Gaia is the word for "unity-of-life-processes". The experiment here is to unify the various threads of voice and sense of self together into an undivided unity. Spirituality, economics, politics, science and ordinary life interleaved.

Saturday, April 05, 2008

On starting the new translation of Proust's 'Temps Perdu'.


Yesterday, Saturday, I got the first book of Proust. Hardly able to contain my excitement, I read the editorial introduction which was mainly translator gossip, forcing myself to delay the inevitable pleasure of reading about Marcel going to sleep for thirty pages.

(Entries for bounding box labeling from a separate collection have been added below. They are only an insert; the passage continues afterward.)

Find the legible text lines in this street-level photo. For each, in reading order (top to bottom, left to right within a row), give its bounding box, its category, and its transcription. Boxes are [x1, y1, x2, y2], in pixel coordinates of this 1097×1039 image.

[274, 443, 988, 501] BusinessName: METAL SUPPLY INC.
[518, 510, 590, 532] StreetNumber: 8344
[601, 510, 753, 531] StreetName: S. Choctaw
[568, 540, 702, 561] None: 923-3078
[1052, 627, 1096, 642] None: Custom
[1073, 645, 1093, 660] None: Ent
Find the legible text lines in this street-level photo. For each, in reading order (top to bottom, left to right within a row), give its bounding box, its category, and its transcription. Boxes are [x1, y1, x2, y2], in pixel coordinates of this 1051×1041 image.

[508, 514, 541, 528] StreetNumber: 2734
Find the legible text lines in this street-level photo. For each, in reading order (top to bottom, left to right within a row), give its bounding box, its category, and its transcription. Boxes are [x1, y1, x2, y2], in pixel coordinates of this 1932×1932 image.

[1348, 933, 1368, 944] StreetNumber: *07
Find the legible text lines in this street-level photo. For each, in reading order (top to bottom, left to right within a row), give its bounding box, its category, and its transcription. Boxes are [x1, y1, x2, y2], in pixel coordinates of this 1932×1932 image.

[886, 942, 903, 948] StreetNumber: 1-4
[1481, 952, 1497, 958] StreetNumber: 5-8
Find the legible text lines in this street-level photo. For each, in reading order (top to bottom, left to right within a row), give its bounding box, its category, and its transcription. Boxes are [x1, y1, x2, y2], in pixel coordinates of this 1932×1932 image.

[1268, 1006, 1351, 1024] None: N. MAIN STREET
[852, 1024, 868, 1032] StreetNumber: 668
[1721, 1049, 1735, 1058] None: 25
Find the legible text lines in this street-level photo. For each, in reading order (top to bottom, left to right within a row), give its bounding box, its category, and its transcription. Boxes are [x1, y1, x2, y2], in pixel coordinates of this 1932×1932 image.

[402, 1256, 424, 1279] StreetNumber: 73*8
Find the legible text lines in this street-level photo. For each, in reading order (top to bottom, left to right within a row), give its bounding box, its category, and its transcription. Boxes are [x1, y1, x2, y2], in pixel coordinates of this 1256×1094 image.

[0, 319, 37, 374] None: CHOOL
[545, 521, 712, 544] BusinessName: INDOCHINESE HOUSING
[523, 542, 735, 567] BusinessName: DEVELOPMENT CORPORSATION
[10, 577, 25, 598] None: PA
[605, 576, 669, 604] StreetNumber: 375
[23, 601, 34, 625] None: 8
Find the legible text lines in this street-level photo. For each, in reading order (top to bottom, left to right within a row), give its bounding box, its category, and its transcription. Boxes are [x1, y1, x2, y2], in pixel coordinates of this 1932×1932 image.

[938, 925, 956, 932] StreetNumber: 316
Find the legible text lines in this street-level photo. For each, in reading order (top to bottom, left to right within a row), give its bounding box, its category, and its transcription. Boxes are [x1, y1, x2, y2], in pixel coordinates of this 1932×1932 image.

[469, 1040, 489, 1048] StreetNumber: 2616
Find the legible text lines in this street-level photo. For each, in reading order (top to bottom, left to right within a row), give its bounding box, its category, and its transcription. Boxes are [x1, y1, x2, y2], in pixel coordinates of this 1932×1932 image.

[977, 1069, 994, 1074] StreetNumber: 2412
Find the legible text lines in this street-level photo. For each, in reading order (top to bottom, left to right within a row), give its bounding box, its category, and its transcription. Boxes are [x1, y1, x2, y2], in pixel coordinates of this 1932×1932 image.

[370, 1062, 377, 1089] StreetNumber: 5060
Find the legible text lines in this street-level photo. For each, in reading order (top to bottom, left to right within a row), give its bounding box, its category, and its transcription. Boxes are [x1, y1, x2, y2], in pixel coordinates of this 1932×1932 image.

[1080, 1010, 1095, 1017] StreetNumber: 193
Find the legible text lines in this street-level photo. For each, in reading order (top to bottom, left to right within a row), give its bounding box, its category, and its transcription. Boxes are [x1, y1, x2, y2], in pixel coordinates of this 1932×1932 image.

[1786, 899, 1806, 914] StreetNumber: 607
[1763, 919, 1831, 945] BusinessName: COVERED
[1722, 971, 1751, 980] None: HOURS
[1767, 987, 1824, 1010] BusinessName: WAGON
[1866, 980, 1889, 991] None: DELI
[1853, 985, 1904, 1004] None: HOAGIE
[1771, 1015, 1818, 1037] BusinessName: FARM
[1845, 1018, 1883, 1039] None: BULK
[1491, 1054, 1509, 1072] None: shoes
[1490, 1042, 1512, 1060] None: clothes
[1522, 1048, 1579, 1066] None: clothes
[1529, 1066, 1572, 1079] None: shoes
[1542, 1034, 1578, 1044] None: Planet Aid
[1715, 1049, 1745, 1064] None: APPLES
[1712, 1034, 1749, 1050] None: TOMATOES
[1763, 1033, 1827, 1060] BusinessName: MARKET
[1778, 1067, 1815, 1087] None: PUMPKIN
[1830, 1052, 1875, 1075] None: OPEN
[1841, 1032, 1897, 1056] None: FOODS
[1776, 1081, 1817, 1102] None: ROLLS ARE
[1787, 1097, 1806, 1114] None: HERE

I have noticed when dedicated professional translator write off their own bat they write the most profoundly untranslatable English - full of idiom and allusion, wiry, multidirectional English. Perhaps it is revenge on our foreign readers. When I mentally translated it into plain English and found it to be a melange of pleasant gossip and pompous fluff, I discarded the translation of the translator's English and stuck with the pleasures of obfuscation.

Then into the legendary opening! Oh what a lucid translation of the first par!

I read it at the train station as I was getting home, standing in the light of the flourescent bulb, hearing the wind and drops of rain and train horn go off in the distance. If you read this first par for yourself, you will instantly see how uncanny the parallel is to A la Rechere's first paragraph.

I wanted to quote the par entire on here, but I have selfish second thoughts about sharing it. Get your own bloody copy! If I am quiet over the next few days, you can blame Monsieur Proust.